Сегодня, в субботу, она проснулась как обычно — в половину шестого утра. В шесть начинается богослужение, опаздывать нельзя.

“В гости к маме и папе приезжаешь?”

“Иногда”

“На день рождения мамы?”

Задумывается.

“Или они сюда приезжают…”

Девять гектаров монастырской земли отведены под картофельные поля. Два небольших поля уже убраны, осталось еще пять гектаров.

“До скольких мы сегодня работаем? До четырех. Не дольше? Нет, ровно до четырех часов. В шесть начинается служба”, — слышу я разговоры монахинь.

Перерыв. “Подходите, 11 часов уже!”

Снова матушка Зосима поворачивается в сторону монастыря. Молитва, поклон до земли и крестное знамение.

Чай, кофе, какао. Огромный крендель разрезается на кусочки длинным ножом. Каждому достается кусок (или два).

Мясные блюда в Куремяэ готовят только для гостей. Или для мужчин, выполняющих подсобные работы в монастыре.

“А откуда в монастыре мясо? Свиней же вы не разводите…”

Моя новая знакомая, молодая монахиня-руководитель хора, услышав этот вопрос, меняется в лице и становится очень грустной. “На мясо идут наши маленькие телята”, - говорит она.

“А есть еще в монастыре какие-то животные?”

И тут монахиня начинает светиться от радости: “Да, девять котов, 30 коров, куры и три индюка…”

Возвращаемся к работе.

Час дня. Обед. Опять звучат обращенные к Богу благодарственные слова и молитвы. На обед нам дают щи с кислой капустой, монастырский хлеб, картофельное пюре, консервированные кабачки, салат из свежих огурцов и помидоров. Монахини разливают яблочный сок, рассказывая, что в него не добавлено ни капли воды. На десерт — крендель и сладкие пироги, на выбор — чай, кофе или какао.

Матушка Зосима читает молитву, монахини подпевают ей как соловьи.

“Спасибо”, — тихо произносит одна из девушек.

Загудел “Беларус”, а это значит, что надо возвращаться к работе. Хватаем ведра и идем каждый к своей борозде. Вдруг кто-то запевает веселую песенку из старого советского кинофильма “Приключения Электроника”: “В юном месяце апреле…”

Песню подхватывают другие, подпевая:
”…В старом парке тает снег,
И крылатые качели
Начинают свой разбег…”

Монахини тоже помнят песни из своего детства.

Вечер.
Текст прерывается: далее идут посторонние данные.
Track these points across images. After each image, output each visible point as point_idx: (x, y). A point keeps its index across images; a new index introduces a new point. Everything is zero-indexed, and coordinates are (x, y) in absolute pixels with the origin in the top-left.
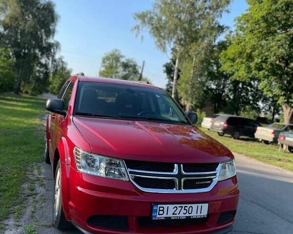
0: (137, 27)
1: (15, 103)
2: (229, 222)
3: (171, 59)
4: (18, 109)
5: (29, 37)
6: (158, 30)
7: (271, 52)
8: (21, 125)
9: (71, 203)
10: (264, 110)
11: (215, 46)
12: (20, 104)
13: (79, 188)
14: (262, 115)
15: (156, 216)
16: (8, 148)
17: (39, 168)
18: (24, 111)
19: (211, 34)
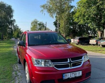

На подворье монастыря пусто и тихо. На ступеньках церкви лежит пушистый кот. Вскоре с разных сторон монастыря к храму начинают подходить монахини. Шесть часов вечера, вот-вот начнется служба. Мимо меня пробегает та самая высокая статная монахиня, которую мы повстречали рано утром. “Отличный был день”, — успеваю сказать ей я.

“Слава Богу!“ — кивает она мне и спешно поднимается по церковной лестнице.